According to the apparatus for driving a plasma display panel of the present invention having the above-described configuration, a row electrode driving pulse having a rising edge timing, a falling edge timing and an amplitude suitable for each plasma display panel is provided. Since the pixel data pulse is supplied, the display characteristics can be improved in accordance with each panel, and the display characteristics can be adjusted to an appropriate state for each panel, thereby improving the manufacturing yield.

[Brief description of the drawings]

FIG. 1 is a diagram showing a structure of a PDP driven by a driving device of a plasma display panel in each embodiment of the present invention.
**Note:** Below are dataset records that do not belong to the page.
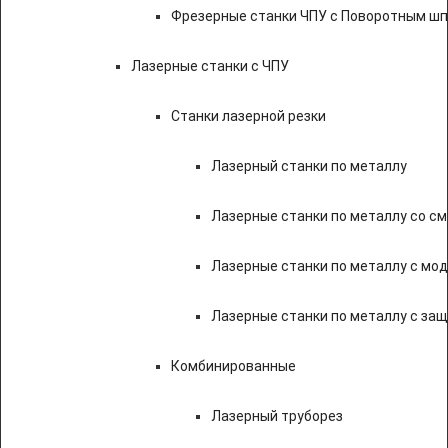
Фрезерные станки ЧПУ с Поворотным ш
Лазерные станки с ЧПУ
Станки лазерной резки
Лазерный станки по металлу
Лазерные станки по металлу со с
Лазерные станки по металлу с мод
Лазерные станки по металлу с за
Комбинированные
Лазерный труборез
FIG. 2 is a diagram showing a configuration of a driving device of the plasma display panel according to the first embodiment of the present invention.

FIG. 3 is a diagram illustrating a first adjustment example of application timings of various drive pulses.

FIG. 4 is a diagram illustrating a second adjustment example of the application timing of various drive pulses.

FIG. 5 is a diagram illustrating a third adjustment example of the application timing of various drive pulses.

FIG. 6 is a diagram showing a configuration of a driving device of a plasma display panel according to a second embodiment of the present invention.

FIG. 7 is a diagram illustrating a fourth adjustment example of the application timing of various drive pulses.

FIG. 8 is a diagram showing application timings of various driving pulses in a conventional PDP driving device.

[Explanation of symbols]

 DESCRIPTION OF SYMBOLS 1 Synchronization separation circuit 2 Timing pulse generation circuit 3 A / D converter 4 Frame memory 5 Memory control circuit 6 Output processing circuit 7 Readout timing signal generation circuit 10 Row electrode drive pulse generation circuit 11 PDP 12 Pixel data pulse generation circuit 13 Manual adjustment Means 21, 22 Glass substrate 23 Bus electrode 24 Transparent electrode 25 Dielectric layer 26 Protective layer 27 Discharge space 28 Phosphor layer 30 Barrier

Claims (3)

[Claims] A plurality of row electrode pairs, a plurality of column electrodes intersecting the row electrodes and arranged in parallel with each other, a first driving unit for supplying a row electrode driving pulse to the row electrode pairs, What is claimed is: 1. A driving apparatus for a plasma display panel comprising at least a second driving unit for supplying a pixel data pulse to a column electrode, wherein a timing of a rising edge and / or a timing of a falling edge of the row electrode driving pulse and / or the pixel data pulse are provided. A driving device for a plasma display panel, further comprising an adjusting unit for manually adjusting the pressure. 2. The row electrode driving pulse includes a reset pulse applied to the row electrode pair for simultaneously initializing all pixels, a scan pulse sequentially applied to one of the row electrode pairs, and a row electrode. 2. The driving device for a plasma display panel according to claim 1, further comprising: a sustaining pulse applied to the pair simultaneously. 3. A method for initializing all pixels in a row electrode pair, comprising at least a plurality of row electrode pairs and a plurality of column electrodes crossing the row electrodes and arranged in parallel with each other. A reset period in which a reset pulse is applied, an address period in which a scanning pulse is applied to one of the row electrode pairs and a pixel data pulse is applied to the column electrode to select a lit pixel and an unlit pixel, and A sustaining discharge period for applying a sustaining pulse to maintain the illuminated pixels and the unlit pixels, and a driving apparatus for a plasma display panel performing display using the reset pulse, the scan pulse, the pixel data pulse, and the sustaining discharge. At least one of a rising edge timing, a falling edge timing, a pulse width and an amplitude of at least one of the pulses; An apparatus for driving a plasma display panel, characterized in that an adjusting means for moving the adjustment.